*What you have to do*.
The lines to repeat are those below from the one containing "analysis of normal" down to the one containing "cells reveal high", both included; reproduce them exactly and nothing else.

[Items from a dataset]
* * * *
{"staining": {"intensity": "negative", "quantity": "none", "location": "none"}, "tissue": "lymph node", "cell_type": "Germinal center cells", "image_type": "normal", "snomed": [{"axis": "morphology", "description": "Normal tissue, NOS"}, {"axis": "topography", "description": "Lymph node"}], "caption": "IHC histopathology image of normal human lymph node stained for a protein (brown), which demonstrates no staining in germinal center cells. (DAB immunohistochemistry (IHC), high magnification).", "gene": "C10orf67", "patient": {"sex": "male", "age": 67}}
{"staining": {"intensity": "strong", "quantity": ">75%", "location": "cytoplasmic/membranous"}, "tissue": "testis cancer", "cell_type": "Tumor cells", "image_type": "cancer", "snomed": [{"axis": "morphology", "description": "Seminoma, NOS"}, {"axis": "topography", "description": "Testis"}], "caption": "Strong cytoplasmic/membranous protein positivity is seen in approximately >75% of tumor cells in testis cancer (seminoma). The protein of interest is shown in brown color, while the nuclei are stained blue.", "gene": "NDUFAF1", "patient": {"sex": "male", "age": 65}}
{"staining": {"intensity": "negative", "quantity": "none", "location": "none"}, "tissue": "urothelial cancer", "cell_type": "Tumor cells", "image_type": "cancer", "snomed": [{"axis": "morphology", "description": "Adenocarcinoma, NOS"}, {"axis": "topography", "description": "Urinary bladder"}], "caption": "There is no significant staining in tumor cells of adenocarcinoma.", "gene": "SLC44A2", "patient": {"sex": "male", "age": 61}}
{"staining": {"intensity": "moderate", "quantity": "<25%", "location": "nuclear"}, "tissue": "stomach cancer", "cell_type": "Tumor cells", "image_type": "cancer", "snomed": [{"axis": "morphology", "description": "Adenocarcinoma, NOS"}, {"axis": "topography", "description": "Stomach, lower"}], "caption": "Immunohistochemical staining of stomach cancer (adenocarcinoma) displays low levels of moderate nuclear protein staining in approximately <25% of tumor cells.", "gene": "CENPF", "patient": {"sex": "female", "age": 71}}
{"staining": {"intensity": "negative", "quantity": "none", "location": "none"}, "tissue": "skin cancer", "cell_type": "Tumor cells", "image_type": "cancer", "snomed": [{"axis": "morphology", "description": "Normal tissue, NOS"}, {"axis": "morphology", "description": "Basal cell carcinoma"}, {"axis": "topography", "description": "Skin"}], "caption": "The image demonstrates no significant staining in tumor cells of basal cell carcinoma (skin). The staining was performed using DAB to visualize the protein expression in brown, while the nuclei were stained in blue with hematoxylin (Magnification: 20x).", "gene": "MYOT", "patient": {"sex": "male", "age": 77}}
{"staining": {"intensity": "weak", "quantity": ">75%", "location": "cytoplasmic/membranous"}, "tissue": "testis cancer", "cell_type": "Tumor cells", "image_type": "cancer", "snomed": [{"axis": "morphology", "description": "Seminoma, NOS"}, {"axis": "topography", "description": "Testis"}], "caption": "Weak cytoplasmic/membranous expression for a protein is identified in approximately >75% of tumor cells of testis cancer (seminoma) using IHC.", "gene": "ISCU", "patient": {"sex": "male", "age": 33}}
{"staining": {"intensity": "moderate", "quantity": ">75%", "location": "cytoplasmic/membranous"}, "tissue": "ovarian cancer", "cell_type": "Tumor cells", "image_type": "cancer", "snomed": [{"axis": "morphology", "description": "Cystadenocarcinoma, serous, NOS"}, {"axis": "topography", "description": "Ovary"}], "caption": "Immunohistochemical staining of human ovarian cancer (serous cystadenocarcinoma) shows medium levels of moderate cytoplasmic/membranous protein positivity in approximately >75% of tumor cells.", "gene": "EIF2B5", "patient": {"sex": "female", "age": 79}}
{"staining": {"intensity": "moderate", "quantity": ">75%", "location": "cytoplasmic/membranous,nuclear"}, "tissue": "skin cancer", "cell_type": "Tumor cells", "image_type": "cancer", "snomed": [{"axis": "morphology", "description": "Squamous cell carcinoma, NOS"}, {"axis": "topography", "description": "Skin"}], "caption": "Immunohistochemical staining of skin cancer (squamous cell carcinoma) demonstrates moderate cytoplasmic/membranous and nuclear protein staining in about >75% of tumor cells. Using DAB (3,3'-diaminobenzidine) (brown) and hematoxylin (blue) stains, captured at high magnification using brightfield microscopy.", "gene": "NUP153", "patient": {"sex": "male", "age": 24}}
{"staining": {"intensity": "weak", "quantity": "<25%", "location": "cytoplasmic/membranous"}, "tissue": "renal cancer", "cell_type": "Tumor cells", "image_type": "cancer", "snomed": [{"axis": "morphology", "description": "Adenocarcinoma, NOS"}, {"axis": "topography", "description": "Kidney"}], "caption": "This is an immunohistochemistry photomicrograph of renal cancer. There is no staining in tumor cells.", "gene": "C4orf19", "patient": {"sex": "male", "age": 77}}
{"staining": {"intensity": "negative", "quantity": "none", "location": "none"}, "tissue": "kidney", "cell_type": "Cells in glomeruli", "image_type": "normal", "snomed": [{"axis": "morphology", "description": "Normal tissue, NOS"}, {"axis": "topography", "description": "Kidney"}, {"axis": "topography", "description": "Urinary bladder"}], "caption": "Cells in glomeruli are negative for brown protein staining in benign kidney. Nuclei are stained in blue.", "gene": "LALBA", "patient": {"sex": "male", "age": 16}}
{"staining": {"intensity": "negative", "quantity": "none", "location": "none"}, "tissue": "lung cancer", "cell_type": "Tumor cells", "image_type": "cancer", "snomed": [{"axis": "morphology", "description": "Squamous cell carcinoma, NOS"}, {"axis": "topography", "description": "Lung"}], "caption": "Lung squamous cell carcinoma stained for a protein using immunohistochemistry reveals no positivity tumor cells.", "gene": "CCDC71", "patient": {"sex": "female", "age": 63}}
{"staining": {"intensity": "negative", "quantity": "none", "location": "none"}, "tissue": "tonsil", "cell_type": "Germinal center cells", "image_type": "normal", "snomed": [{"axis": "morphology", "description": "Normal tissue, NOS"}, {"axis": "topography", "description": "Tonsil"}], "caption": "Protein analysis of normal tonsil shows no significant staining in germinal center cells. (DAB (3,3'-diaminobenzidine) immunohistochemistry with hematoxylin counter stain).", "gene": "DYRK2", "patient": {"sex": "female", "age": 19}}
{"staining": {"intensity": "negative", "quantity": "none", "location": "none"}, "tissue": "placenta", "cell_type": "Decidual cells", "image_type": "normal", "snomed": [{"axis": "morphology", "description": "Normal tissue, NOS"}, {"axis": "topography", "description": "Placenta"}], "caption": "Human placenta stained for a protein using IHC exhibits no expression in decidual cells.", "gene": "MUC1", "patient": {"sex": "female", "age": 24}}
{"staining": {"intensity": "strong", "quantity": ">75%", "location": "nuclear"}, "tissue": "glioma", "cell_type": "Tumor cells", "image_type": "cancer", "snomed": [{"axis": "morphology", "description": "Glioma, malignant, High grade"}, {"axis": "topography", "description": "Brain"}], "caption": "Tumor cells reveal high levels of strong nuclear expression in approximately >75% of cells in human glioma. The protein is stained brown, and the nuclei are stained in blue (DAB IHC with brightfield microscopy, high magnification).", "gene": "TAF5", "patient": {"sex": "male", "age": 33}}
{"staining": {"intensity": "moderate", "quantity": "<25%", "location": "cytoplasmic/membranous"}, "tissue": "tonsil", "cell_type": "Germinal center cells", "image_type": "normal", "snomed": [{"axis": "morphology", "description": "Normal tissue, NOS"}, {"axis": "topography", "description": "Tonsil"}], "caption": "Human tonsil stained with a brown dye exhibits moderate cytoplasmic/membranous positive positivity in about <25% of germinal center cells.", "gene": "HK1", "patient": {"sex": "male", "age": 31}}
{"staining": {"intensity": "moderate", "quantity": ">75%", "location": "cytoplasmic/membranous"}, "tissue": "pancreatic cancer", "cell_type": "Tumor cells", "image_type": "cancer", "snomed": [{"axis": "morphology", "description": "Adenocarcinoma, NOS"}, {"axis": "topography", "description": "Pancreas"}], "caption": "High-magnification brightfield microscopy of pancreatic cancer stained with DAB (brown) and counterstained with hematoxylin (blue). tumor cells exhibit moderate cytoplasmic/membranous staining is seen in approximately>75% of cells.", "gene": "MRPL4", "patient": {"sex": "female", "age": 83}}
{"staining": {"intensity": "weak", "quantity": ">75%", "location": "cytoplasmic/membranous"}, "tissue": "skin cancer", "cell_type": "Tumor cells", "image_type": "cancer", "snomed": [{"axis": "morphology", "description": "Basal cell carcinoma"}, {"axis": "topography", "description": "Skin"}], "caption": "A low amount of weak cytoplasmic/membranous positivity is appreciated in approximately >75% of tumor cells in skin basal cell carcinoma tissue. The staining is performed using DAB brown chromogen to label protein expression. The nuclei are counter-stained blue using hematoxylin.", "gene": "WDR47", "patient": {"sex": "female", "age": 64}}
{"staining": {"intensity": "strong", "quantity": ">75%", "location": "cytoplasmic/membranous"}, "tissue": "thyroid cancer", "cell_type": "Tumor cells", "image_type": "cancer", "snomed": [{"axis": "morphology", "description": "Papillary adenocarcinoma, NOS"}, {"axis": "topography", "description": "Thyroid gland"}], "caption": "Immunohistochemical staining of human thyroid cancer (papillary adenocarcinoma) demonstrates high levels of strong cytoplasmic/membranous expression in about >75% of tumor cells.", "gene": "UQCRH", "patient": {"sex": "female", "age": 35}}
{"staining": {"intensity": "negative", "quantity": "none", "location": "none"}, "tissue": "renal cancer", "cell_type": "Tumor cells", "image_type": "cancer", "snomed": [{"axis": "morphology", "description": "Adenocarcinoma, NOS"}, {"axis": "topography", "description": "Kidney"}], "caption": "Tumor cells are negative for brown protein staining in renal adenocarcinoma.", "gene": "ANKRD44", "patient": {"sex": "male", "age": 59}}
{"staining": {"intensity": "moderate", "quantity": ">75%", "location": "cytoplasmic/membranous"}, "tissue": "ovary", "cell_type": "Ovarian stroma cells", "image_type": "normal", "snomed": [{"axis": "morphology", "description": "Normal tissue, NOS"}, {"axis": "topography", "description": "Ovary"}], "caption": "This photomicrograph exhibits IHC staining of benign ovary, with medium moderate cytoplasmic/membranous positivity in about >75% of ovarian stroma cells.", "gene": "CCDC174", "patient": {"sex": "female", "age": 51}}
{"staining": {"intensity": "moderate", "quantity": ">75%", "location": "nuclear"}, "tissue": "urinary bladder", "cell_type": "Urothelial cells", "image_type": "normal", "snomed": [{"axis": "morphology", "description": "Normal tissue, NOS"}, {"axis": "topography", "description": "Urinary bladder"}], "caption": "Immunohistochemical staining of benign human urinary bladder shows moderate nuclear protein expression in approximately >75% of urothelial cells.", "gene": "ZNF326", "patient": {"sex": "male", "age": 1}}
* * * *
*Your solution*.
{"staining": {"intensity": "negative", "quantity": "none", "location": "none"}, "tissue": "tonsil", "cell_type": "Germinal center cells", "image_type": "normal", "snomed": [{"axis": "morphology", "description": "Normal tissue, NOS"}, {"axis": "topography", "description": "Tonsil"}], "caption": "Protein analysis of normal tonsil shows no significant staining in germinal center cells. (DAB (3,3'-diaminobenzidine) immunohistochemistry with hematoxylin counter stain).", "gene": "DYRK2", "patient": {"sex": "female", "age": 19}}
{"staining": {"intensity": "negative", "quantity": "none", "location": "none"}, "tissue": "placenta", "cell_type": "Decidual cells", "image_type": "normal", "snomed": [{"axis": "morphology", "description": "Normal tissue, NOS"}, {"axis": "topography", "description": "Placenta"}], "caption": "Human placenta stained for a protein using IHC exhibits no expression in decidual cells.", "gene": "MUC1", "patient": {"sex": "female", "age": 24}}
{"staining": {"intensity": "strong", "quantity": ">75%", "location": "nuclear"}, "tissue": "glioma", "cell_type": "Tumor cells", "image_type": "cancer", "snomed": [{"axis": "morphology", "description": "Glioma, malignant, High grade"}, {"axis": "topography", "description": "Brain"}], "caption": "Tumor cells reveal high levels of strong nuclear expression in approximately >75% of cells in human glioma. The protein is stained brown, and the nuclei are stained in blue (DAB IHC with brightfield microscopy, high magnification).", "gene": "TAF5", "patient": {"sex": "male", "age": 33}}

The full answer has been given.